Congress sources say Patel wants the party to give a majority chunk of its tickets – between 30 to 40 per cent – to candidates from the Patidar community. He also wants the Congress leadership, preferably Rahul Gandhi, to publicly declare that the party would ensure a 20 per cent reservation in government jobs for economically backward classes (a demand that is likely to mostly help Patidars if it is fulfilled) if it is voted to power riding on the support of his community.

Rahul Gandhi is set to address a series of public meetings across Gujarat between November 1 and 3. This leaves the party with less than a week to discuss the contentious demand with Congress leaders from Gujarat who represent other communities, which unlike the Patidars, have formed the Congress’ vote bank in the state at some or the other point in time in recent years. The Patidar community, however, has traditionally voted for the BJP in Gujarat and its support to the saffron party is seen as the reason for its 22-year-long stint in power in the state. It is only in the past two years that the Patidars, under the banner of Hardik Patel’s Patidar Anamat Andolan Samiti (PAAS), have revolted against the BJP over their demand for reservation based on economic backwardness.

Agreeing to Hardik’s demands, especially publicly, may not be an easy choice for the Congress as in doing so the party risks alienating backwards castes, Dalits and adivasis who currently enjoy benefits of reservation and could see such a commitment as one that impinges on their constitutionally mandated right.

Accepting Hardik’s demand could also turn into an electoral nightmare for the Congress as the party has only recently managed to bring popular OBC leader Alpesh Thakore within its fold and is assiduously pursing a similar plan with Jignesh Mewani, the activist who commands mass support among the state’s huge Dalit population.
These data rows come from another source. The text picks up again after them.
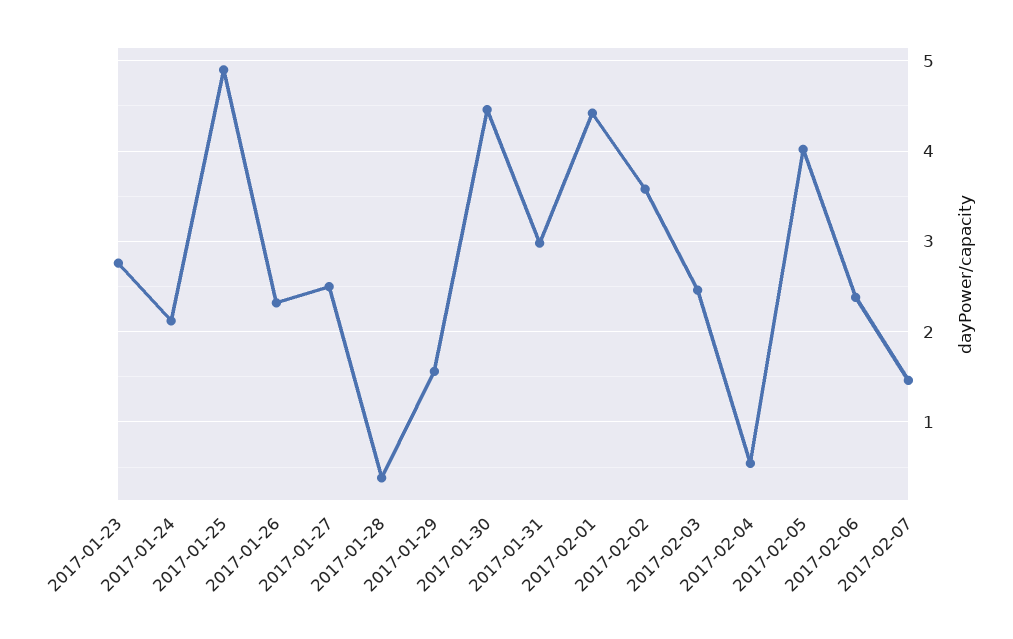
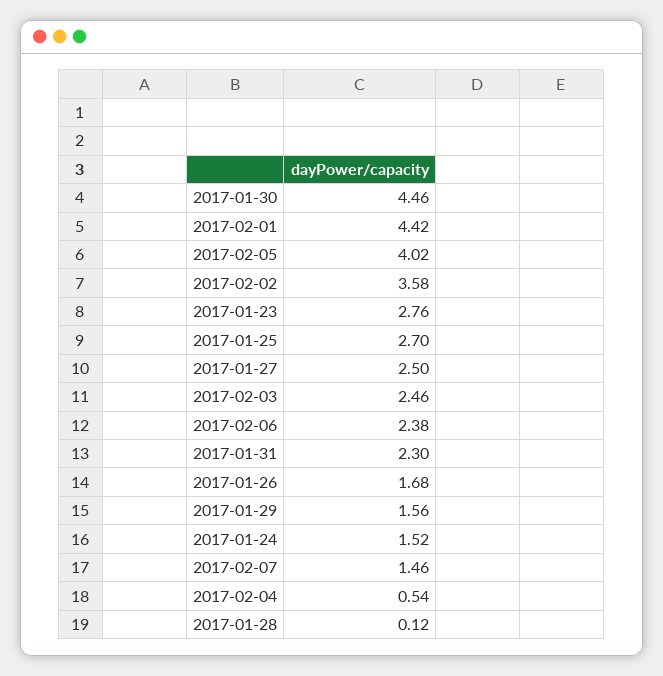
2017-01-24: 2.1 -> 1.52
2017-01-25: 4.9 -> 2.7
2017-01-26: 2.3 -> 1.68
2017-01-28: 0.4 -> 0.12
2017-01-31: 3 -> 2.3

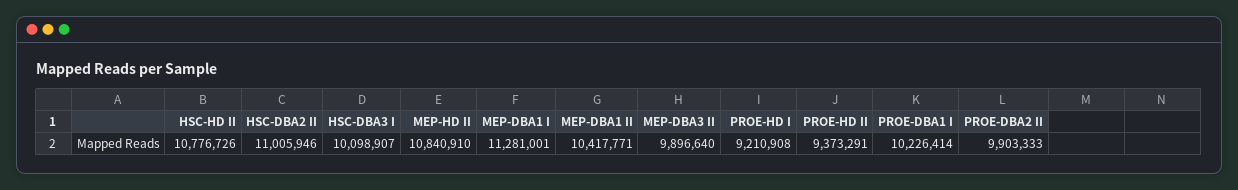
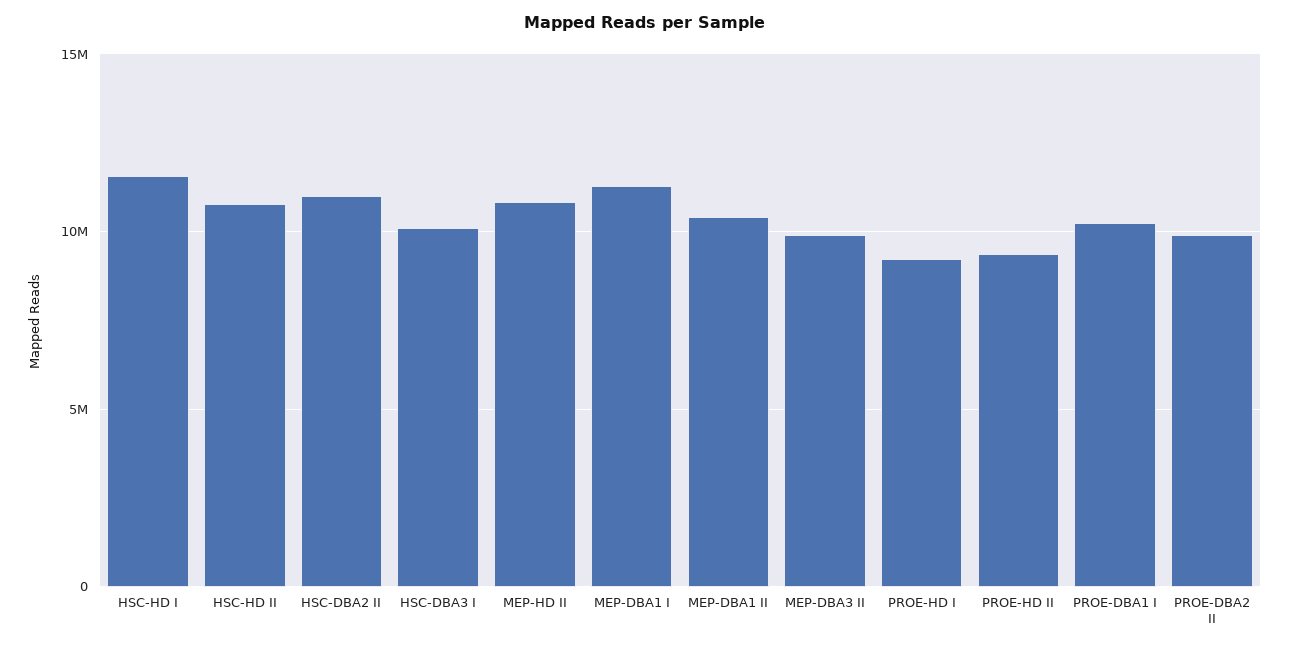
HSC-HD I: none -> 11500000

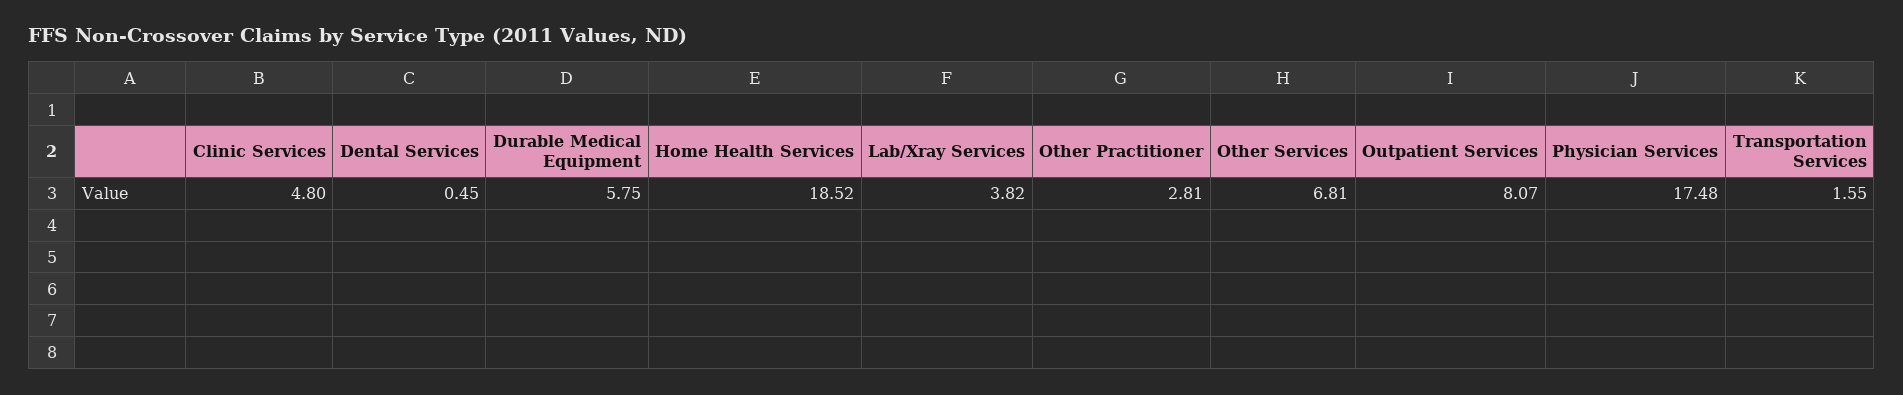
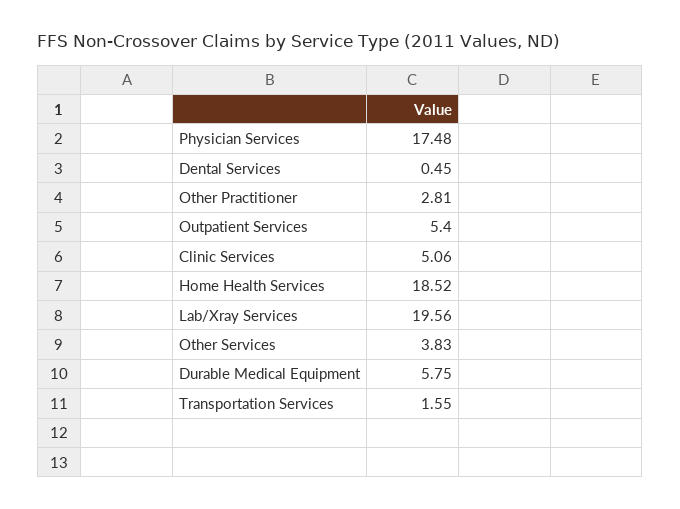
Clinic Services: 4.8 -> 5.06
Lab/Xray Services: 3.82 -> 19.56
Other Services: 6.81 -> 3.83
Outpatient Services: 8.07 -> 5.4

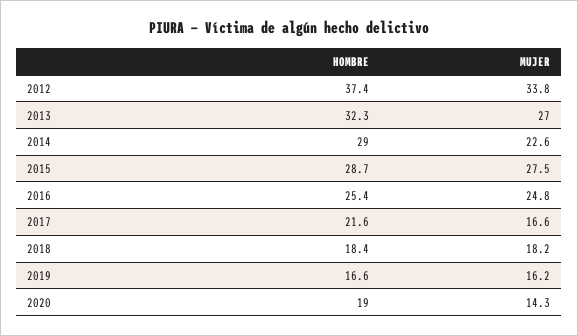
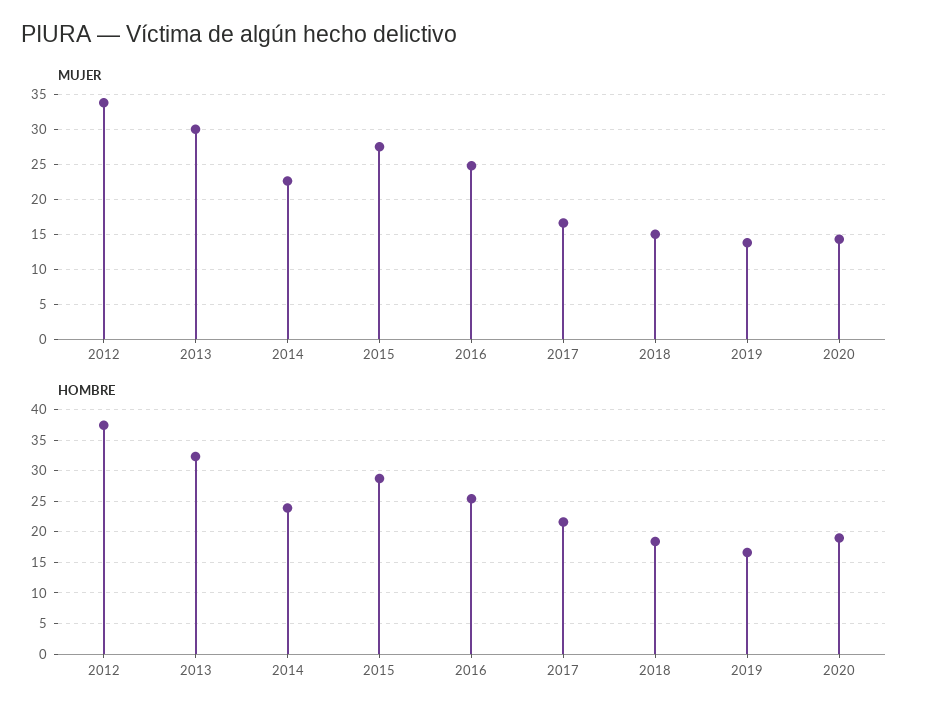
MUJER, 2013: 27 -> 30
HOMBRE, 2014: 29 -> 24
MUJER, 2018: 18.2 -> 15
MUJER, 2019: 16.2 -> 14

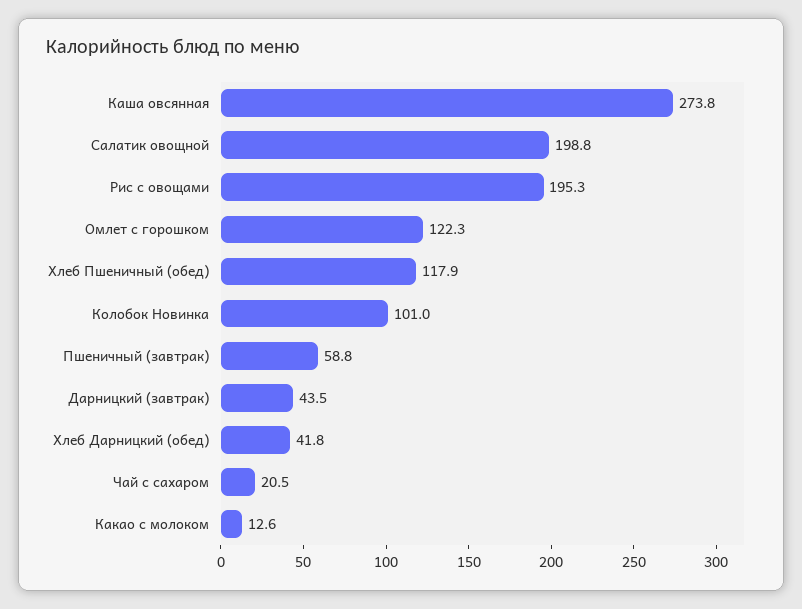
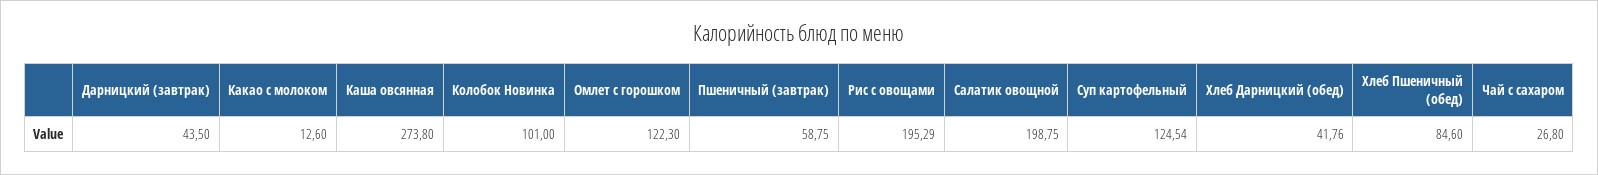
Хлеб Пшеничный (обед): 117.9 -> 84.6
Чай с сахаром: 20.5 -> 26.8
Суп картофельный: none -> 124.54

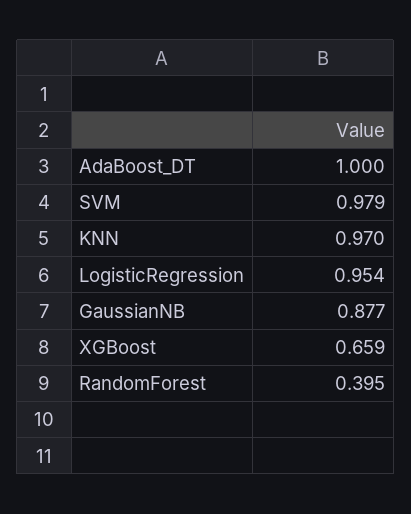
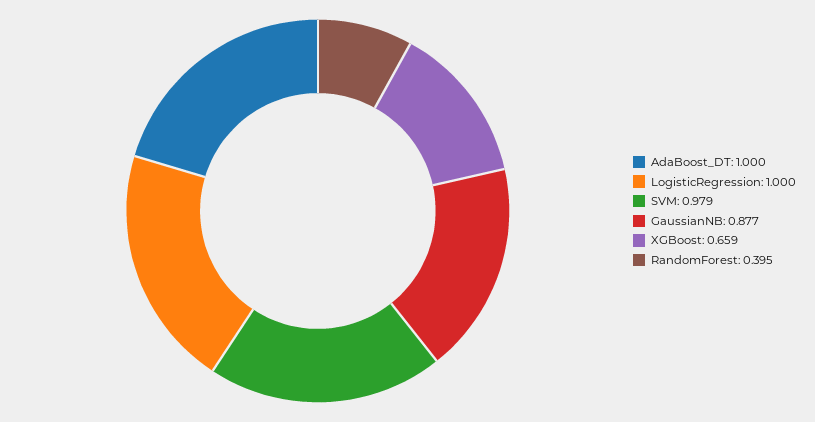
KNN: 0.97 -> none
LogisticRegression: 0.954 -> 1

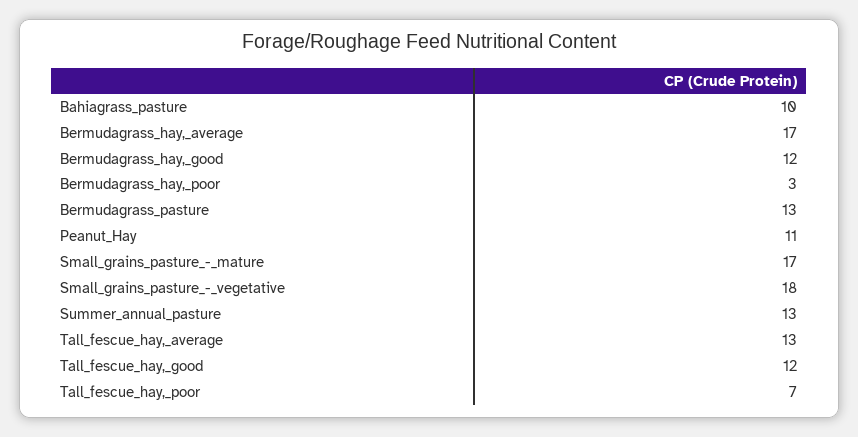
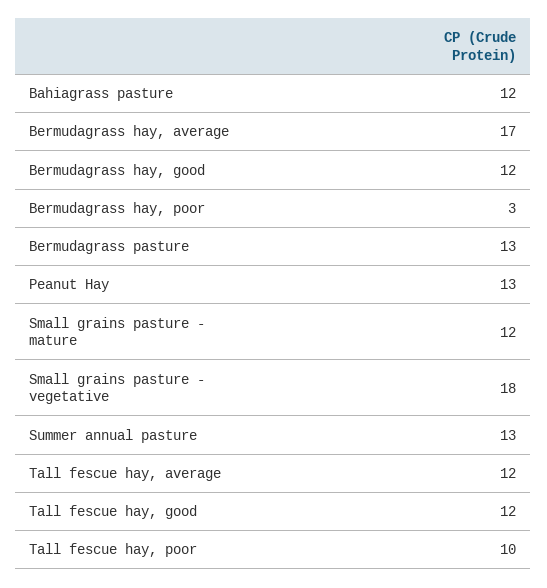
Bahiagrass_pasture: 10 -> 12
Peanut_Hay: 11 -> 13
Small_grains_pasture_-_mature: 17 -> 12
Tall_fescue_hay,_average: 13 -> 12
Tall_fescue_hay,_poor: 7 -> 10

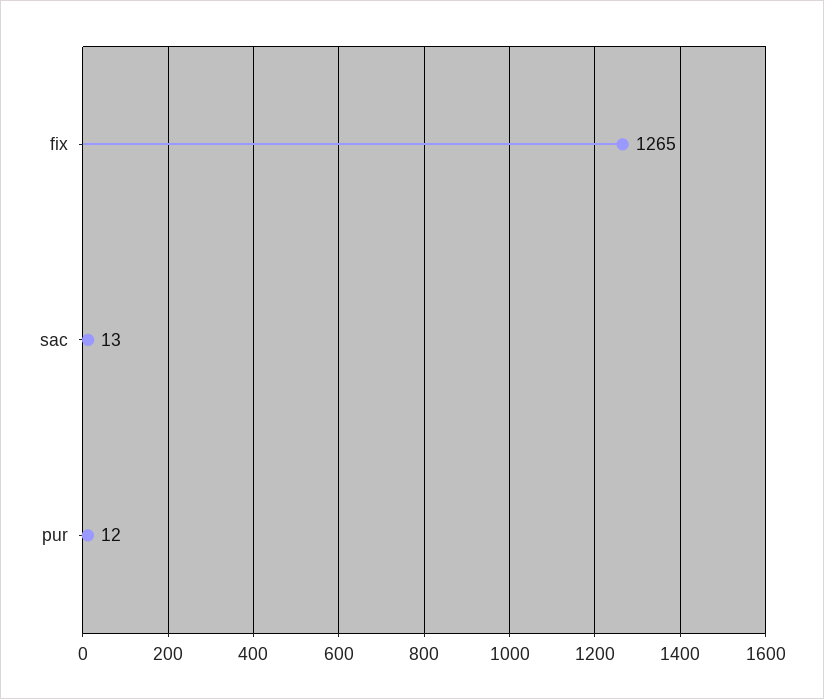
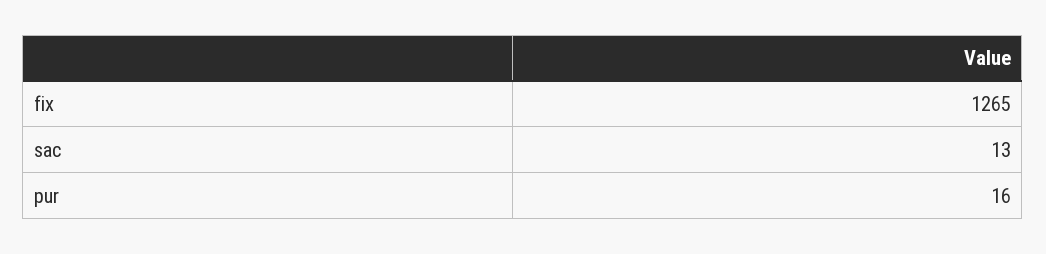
pur: 12 -> 16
Neither Jignesh Mewani nor Alpesh Thakore is likely to agree to Hardik’s demand for a 20 per cent reservation for economically backward castes, although the duo have so far aligned with Hardik to attack the BJP.

In Gujarat, other backward classes (OBCs) comprise 146 castes and make up around 40 per cent of the state’s population. They have a 27 per cent quota in government jobs and education. The scheduled castes are entitled to a 7 per cent quota while the 15 per cent has been reserved for scheduled tribes. This makes a total of 49 per cent reserved seats in the state which is just under the 50 per cent reservation cap set by the Supreme Court.

How the Congress would manage to add another 20 per cent of reservations without curtailing the quotas allotted to OBCs, SCs and STs is a mystery. Last year, the BJP-ruled state government had given 10 per cent reservation for the poor among non-reserved castes – a move aimed at placating the Patidars – but the Gujarat high court had struck down the provision on the ground that it violated the Supreme Court’s cap of 50 per cent on reservations.